:: TASK TO COMPLETE ::
Copy the records below exactly. Include all of them.

================

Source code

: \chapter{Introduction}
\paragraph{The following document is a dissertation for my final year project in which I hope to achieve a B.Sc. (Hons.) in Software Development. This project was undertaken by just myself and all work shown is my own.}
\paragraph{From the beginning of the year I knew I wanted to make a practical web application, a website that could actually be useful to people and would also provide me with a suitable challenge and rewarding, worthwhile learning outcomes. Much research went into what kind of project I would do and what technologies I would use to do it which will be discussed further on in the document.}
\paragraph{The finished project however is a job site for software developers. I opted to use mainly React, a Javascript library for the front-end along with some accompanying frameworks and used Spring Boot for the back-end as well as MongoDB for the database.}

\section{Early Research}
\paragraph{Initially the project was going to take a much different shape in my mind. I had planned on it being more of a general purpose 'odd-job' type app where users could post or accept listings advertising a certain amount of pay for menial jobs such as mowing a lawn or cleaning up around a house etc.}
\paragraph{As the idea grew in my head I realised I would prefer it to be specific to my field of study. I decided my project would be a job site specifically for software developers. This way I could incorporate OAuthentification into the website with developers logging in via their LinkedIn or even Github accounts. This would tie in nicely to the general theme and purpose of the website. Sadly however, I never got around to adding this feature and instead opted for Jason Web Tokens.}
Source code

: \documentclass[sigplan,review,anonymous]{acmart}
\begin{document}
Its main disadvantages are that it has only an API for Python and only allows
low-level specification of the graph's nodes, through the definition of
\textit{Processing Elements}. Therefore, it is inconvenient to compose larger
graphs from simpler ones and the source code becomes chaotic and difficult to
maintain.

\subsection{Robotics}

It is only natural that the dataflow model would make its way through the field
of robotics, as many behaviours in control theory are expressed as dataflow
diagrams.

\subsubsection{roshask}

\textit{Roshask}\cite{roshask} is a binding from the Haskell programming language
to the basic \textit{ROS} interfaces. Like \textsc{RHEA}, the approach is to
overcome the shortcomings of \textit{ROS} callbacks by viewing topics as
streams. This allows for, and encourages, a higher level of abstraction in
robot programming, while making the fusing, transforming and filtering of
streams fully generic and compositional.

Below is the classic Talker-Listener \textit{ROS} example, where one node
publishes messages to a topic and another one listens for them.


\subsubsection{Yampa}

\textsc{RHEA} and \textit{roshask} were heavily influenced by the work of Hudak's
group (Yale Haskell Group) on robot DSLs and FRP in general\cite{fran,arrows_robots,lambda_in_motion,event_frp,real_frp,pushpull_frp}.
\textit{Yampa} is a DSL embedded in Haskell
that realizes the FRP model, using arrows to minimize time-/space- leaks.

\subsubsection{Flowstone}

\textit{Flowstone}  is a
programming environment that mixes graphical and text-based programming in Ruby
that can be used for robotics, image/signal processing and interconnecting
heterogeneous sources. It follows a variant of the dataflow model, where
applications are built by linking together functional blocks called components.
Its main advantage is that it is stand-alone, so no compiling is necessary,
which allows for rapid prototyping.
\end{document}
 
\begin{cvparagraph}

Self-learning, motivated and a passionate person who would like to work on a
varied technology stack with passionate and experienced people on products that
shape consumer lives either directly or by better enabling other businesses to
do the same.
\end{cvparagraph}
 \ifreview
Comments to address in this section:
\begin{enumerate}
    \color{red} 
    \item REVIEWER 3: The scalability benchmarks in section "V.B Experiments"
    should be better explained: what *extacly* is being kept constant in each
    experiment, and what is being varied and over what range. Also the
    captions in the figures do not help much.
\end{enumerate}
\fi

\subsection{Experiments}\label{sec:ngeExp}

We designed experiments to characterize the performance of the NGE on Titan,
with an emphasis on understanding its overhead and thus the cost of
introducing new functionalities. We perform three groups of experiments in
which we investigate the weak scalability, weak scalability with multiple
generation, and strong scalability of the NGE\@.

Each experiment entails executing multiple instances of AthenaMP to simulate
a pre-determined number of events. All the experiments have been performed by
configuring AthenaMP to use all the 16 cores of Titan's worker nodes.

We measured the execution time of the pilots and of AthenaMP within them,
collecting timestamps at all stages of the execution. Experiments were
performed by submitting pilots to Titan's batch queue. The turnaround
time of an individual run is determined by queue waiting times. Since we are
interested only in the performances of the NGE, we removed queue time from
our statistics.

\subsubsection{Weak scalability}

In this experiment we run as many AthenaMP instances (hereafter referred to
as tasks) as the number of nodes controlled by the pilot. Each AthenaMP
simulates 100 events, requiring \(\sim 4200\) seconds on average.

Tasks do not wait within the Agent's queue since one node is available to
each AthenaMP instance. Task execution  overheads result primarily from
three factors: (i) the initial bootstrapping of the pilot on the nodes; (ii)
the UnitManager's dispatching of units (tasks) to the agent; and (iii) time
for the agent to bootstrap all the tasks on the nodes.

================

:: RESULT BELOW ::
Source code

: \chapter{Introduction}
\paragraph{The following document is a dissertation for my final year project in which I hope to achieve a B.Sc. (Hons.) in Software Development. This project was undertaken by just myself and all work shown is my own.}
\paragraph{From the beginning of the year I knew I wanted to make a practical web application, a website that could actually be useful to people and would also provide me with a suitable challenge and rewarding, worthwhile learning outcomes. Much research went into what kind of project I would do and what technologies I would use to do it which will be discussed further on in the document.}
\paragraph{The finished project however is a job site for software developers. I opted to use mainly React, a Javascript library for the front-end along with some accompanying frameworks and used Spring Boot for the back-end as well as MongoDB for the database.}

\section{Early Research}
\paragraph{Initially the project was going to take a much different shape in my mind. I had planned on it being more of a general purpose 'odd-job' type app where users could post or accept listings advertising a certain amount of pay for menial jobs such as mowing a lawn or cleaning up around a house etc.}
\paragraph{As the idea grew in my head I realised I would prefer it to be specific to my field of study. I decided my project would be a job site specifically for software developers. This way I could incorporate OAuthentification into the website with developers logging in via their LinkedIn or even Github accounts. This would tie in nicely to the general theme and purpose of the website. Sadly however, I never got around to adding this feature and instead opted for Jason Web Tokens.}
Source code

: \documentclass[sigplan,review,anonymous]{acmart}
\begin{document}
Its main disadvantages are that it has only an API for Python and only allows
low-level specification of the graph's nodes, through the definition of
\textit{Processing Elements}. Therefore, it is inconvenient to compose larger
graphs from simpler ones and the source code becomes chaotic and difficult to
maintain.

\subsection{Robotics}

It is only natural that the dataflow model would make its way through the field
of robotics, as many behaviours in control theory are expressed as dataflow
diagrams.

\subsubsection{roshask}

\textit{Roshask}\cite{roshask} is a binding from the Haskell programming language
to the basic \textit{ROS} interfaces. Like \textsc{RHEA}, the approach is to
overcome the shortcomings of \textit{ROS} callbacks by viewing topics as
streams. This allows for, and encourages, a higher level of abstraction in
robot programming, while making the fusing, transforming and filtering of
streams fully generic and compositional.

Below is the classic Talker-Listener \textit{ROS} example, where one node
publishes messages to a topic and another one listens for them.


\subsubsection{Yampa}

\textsc{RHEA} and \textit{roshask} were heavily influenced by the work of Hudak's
group (Yale Haskell Group) on robot DSLs and FRP in general\cite{fran,arrows_robots,lambda_in_motion,event_frp,real_frp,pushpull_frp}.
\textit{Yampa} is a DSL embedded in Haskell
that realizes the FRP model, using arrows to minimize time-/space- leaks.

\subsubsection{Flowstone}

\textit{Flowstone}  is a
programming environment that mixes graphical and text-based programming in Ruby
that can be used for robotics, image/signal processing and interconnecting
heterogeneous sources. It follows a variant of the dataflow model, where
applications are built by linking together functional blocks called components.
Its main advantage is that it is stand-alone, so no compiling is necessary,
which allows for rapid prototyping.
\end{document}
 
\begin{cvparagraph}

Self-learning, motivated and a passionate person who would like to work on a
varied technology stack with passionate and experienced people on products that
shape consumer lives either directly or by better enabling other businesses to
do the same.
\end{cvparagraph}
 \ifreview
Comments to address in this section:
\begin{enumerate}
    \color{red} 
    \item REVIEWER 3: The scalability benchmarks in section "V.B Experiments"
    should be better explained: what *extacly* is being kept constant in each
    experiment, and what is being varied and over what range. Also the
    captions in the figures do not help much.
\end{enumerate}
\fi

\subsection{Experiments}\label{sec:ngeExp}

We designed experiments to characterize the performance of the NGE on Titan,
with an emphasis on understanding its overhead and thus the cost of
introducing new functionalities. We perform three groups of experiments in
which we investigate the weak scalability, weak scalability with multiple
generation, and strong scalability of the NGE\@.

Each experiment entails executing multiple instances of AthenaMP to simulate
a pre-determined number of events. All the experiments have been performed by
configuring AthenaMP to use all the 16 cores of Titan's worker nodes.

We measured the execution time of the pilots and of AthenaMP within them,
collecting timestamps at all stages of the execution. Experiments were
performed by submitting pilots to Titan's batch queue. The turnaround
time of an individual run is determined by queue waiting times. Since we are
interested only in the performances of the NGE, we removed queue time from
our statistics.

\subsubsection{Weak scalability}

In this experiment we run as many AthenaMP instances (hereafter referred to
as tasks) as the number of nodes controlled by the pilot. Each AthenaMP
simulates 100 events, requiring \(\sim 4200\) seconds on average.

Tasks do not wait within the Agent's queue since one node is available to
each AthenaMP instance. Task execution  overheads result primarily from
three factors: (i) the initial bootstrapping of the pilot on the nodes; (ii)
the UnitManager's dispatching of units (tasks) to the agent; and (iii) time
for the agent to bootstrap all the tasks on the nodes.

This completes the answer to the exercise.